Sa, 26. Mai 2018

Echtes Masse-Monster

18.09.2014 10:39

Kleinste Zwerggalaxie mit Schwarzem Loch entdeckt

Ein internationales Forscherteam hat die bis dato kleinste bekannte Galaxie entdeckt, die in ihrem Zentrum ein supermassereiches Schwarzes Loch beherbergt. Der Fund lege nahe, dass derartige Objekt im Universum häufiger sind, als man bisher angenommen habe, schreiben die Wissenschaftler. Es deute einiges darauf hin, dass sich viele Schwarze Löcher in Zwergalaxien verstecken.

Ein Astronomen-Team unter der Leitung von Anil Seth von der Universität Utah - darunter auch Forscher vom Max-Planck-Institut für Astronomie in Heidelberg - fand das gewaltige Schwarze Loch in einer ultrakompakten Zwergalaxie namens M60-UCD1. "Es ist die kleinste und leichteste Galaxie, die wir kennen, die ein supermassereiches Schwarzes Loch besitzt", sagt Seth. Die Zwerggalaxie, die sich in der Nachbarschaft einer großen Galaxie mit der Bezeichnung M60 befindet, gehöre damit zu den am meisten durch ein Schwarzes Loch dominierten Sternsystemen überhaupt, berichtet der Wissenschaftler.

Auf der Basis von Beobachtungsdaten, die mithilfe des Gemini-Nord-Teleskops auf dem Mauna Kea auf Hawaii sowie Bildern des Weltraumobservatoriums "Hubble" (kleines Bild) erhoben wurden, konnten die Forscher errechnen, dass die Galaxie M60-UCD1 ein zentrales Schwarzes Loch (ein gefräßiges Gravitationsmonster, dessen Anziehungskraft nicht einmal Licht entkommen kann, Anm.) mit einer Masse von 21 Millionen Sonnen besitzt.

Überrest einer einst großen Galaxie?
Die Beobachtung lege nahe, dass auch viele andere ultrakompakte Zwerggalaxien solche zentralen Schwarzen Löcher beherbergen – und es sich bei diesen Galaxien um die Reste einst viel größerer Galaxien handelt, die bei Kollisionen mit anderen Galaxien große Teile ihrer ursprünglichen Struktur sowie ihrer Sterne und Masse verloren haben, schreiben die Wissenschaftler im Fachjournal "Nature".

Im Gegensatz zu den überall in Galaxien anzutreffenden "kleinen" stellaren Schwarzen Löchern, bei denen es sich um die unter der eigenen Schwerkraft zusammengebrochenen Überreste massereicher Sterne handelt, ist die Herkunft der um Größenordnungen (mehr als eine Million Sonnenmassen) schwereren Schwarzen Löcher in den Zentren von Galaxien noch eine der großen offenen Fragen der modernen Astrophysik. Ihre Entstehung ist offenbar eng mit der Bildung der Galaxien in der Frühphase des Universums verknüpft. Darauf weist eine vor einigen Jahren an vielen "normalen" Galaxien entdeckte Beziehung zwischen der Masse zentraler Schwarzer Löcher und der Massen der sie umgebenen Galaxien hin.

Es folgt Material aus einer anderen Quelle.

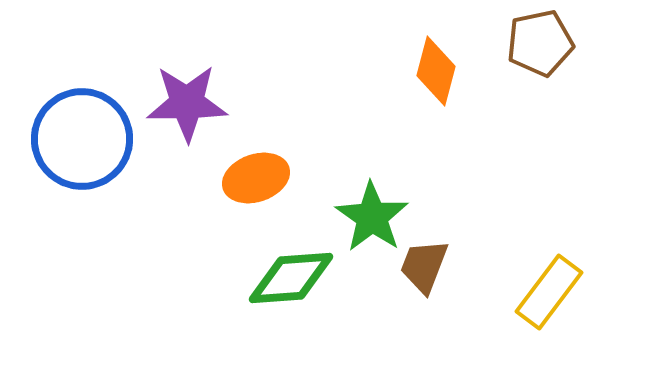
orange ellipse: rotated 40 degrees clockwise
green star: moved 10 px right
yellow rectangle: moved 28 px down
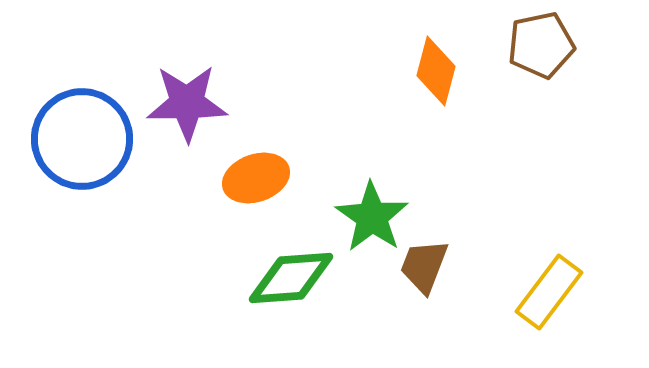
brown pentagon: moved 1 px right, 2 px down
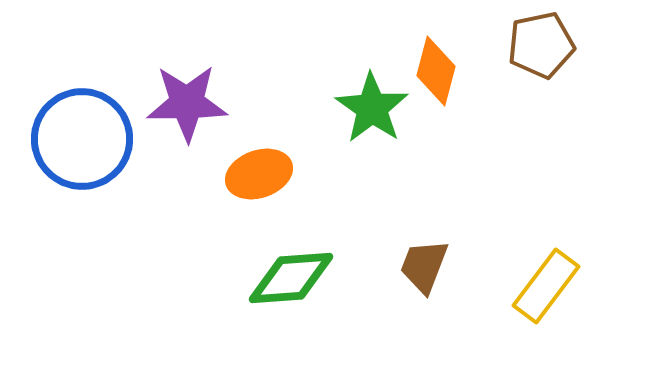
orange ellipse: moved 3 px right, 4 px up
green star: moved 109 px up
yellow rectangle: moved 3 px left, 6 px up
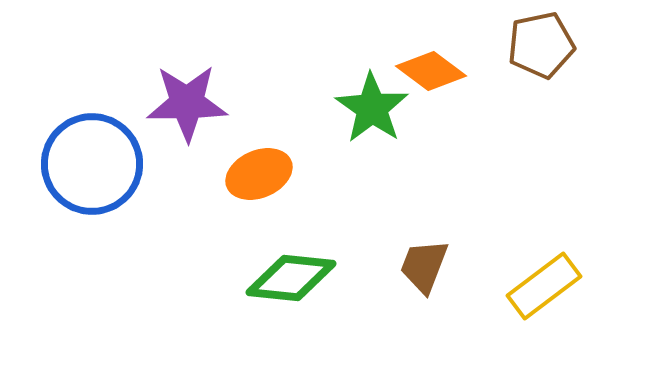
orange diamond: moved 5 px left; rotated 68 degrees counterclockwise
blue circle: moved 10 px right, 25 px down
orange ellipse: rotated 4 degrees counterclockwise
green diamond: rotated 10 degrees clockwise
yellow rectangle: moved 2 px left; rotated 16 degrees clockwise
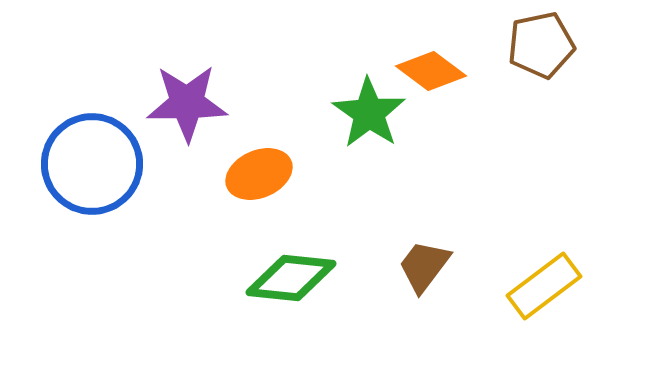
green star: moved 3 px left, 5 px down
brown trapezoid: rotated 16 degrees clockwise
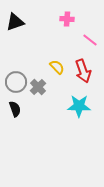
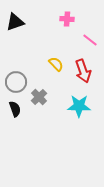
yellow semicircle: moved 1 px left, 3 px up
gray cross: moved 1 px right, 10 px down
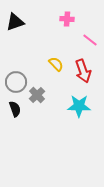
gray cross: moved 2 px left, 2 px up
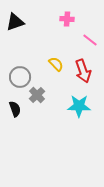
gray circle: moved 4 px right, 5 px up
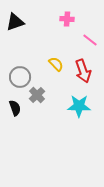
black semicircle: moved 1 px up
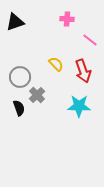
black semicircle: moved 4 px right
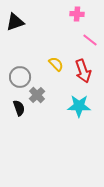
pink cross: moved 10 px right, 5 px up
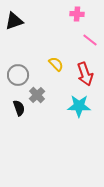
black triangle: moved 1 px left, 1 px up
red arrow: moved 2 px right, 3 px down
gray circle: moved 2 px left, 2 px up
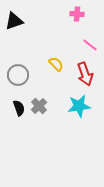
pink line: moved 5 px down
gray cross: moved 2 px right, 11 px down
cyan star: rotated 10 degrees counterclockwise
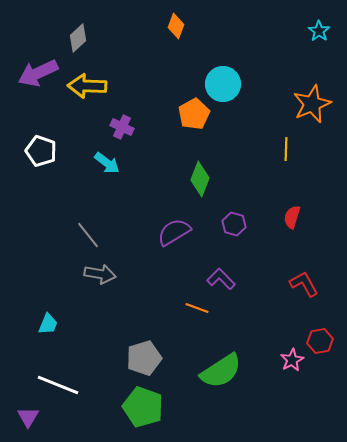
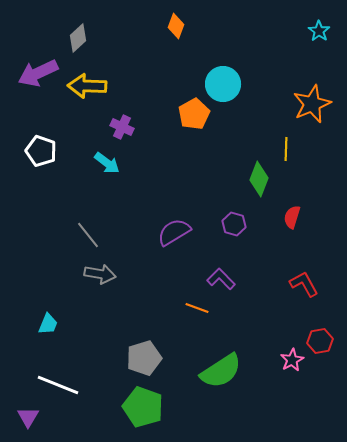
green diamond: moved 59 px right
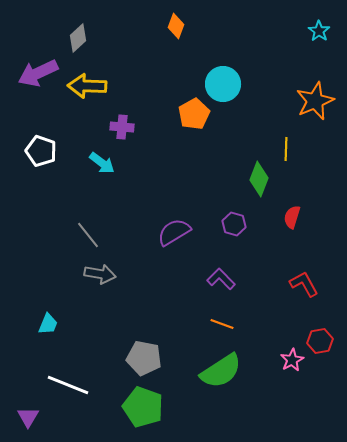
orange star: moved 3 px right, 3 px up
purple cross: rotated 20 degrees counterclockwise
cyan arrow: moved 5 px left
orange line: moved 25 px right, 16 px down
gray pentagon: rotated 28 degrees clockwise
white line: moved 10 px right
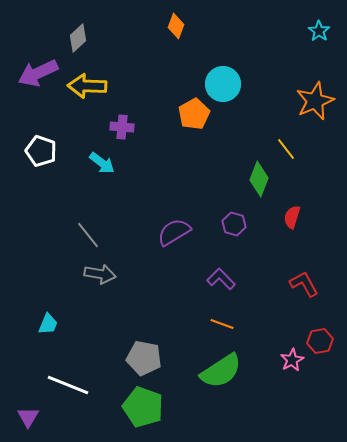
yellow line: rotated 40 degrees counterclockwise
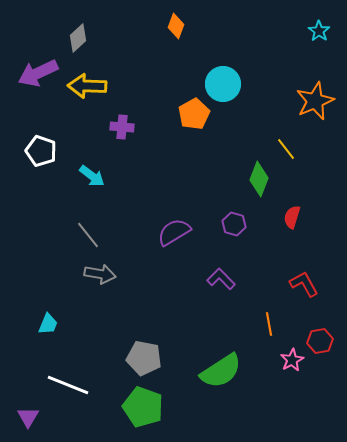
cyan arrow: moved 10 px left, 13 px down
orange line: moved 47 px right; rotated 60 degrees clockwise
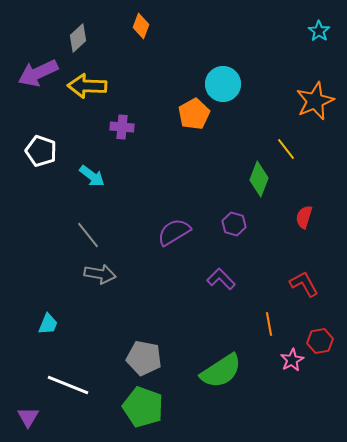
orange diamond: moved 35 px left
red semicircle: moved 12 px right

So besitzt das zentrale Schwarze Loch im Zentrum unserer Milchstraße zwar etwa vier Millionen Sonnenmassen, das entspricht aber weniger als 0,01 Prozent der Gesamtmasse unserer Heimatgalaxie. Im Vergleich dazu entsprechen die 21 Millionen Sonnenmassen des zentralen Schwarzen Lochs in M60-UCD1 rund 15 Prozent der Gesamtmasse der Zwerggalaxie mit ihren 140 Millionen Sonnen.

Galaxie besaß vermutlich zehn Milliarden Sterne
Ursprünglich dürfte M60-UCD1 daher sehr viel größer gewesen sein und vermutlich rund zehn Milliarden Sterne besessen haben. Doch als sie in die Nähe des Zentrums der noch größeren Galaxie M60 gelangte, habe sie durch gravitative Wechselwirkung die allermeisten ihre Sterne und die Dunkle Materie in ihrem Außenbereich an M60 verloren, mutmaßen die Forscher.

Die genaue Umlaufbahn der Zwerggalaxie um M60 - eine der größten uns bekannten Galaxien im lokalen Universum - ist bislang nicht bekannt, aber in ferner Zukunft könnte die kleinere Zwerggalaxie sogar gänzlich von M60 verschluckt werden und mit deren Zentrum verschmelzen. M60 besitzt ein zentrales Schwarzes Loch von etwa 4.5 Milliarden Sonnenmassen – 1.000 Mal schwerer als das Schwarze Loch im Zentrum unserer Galaxis.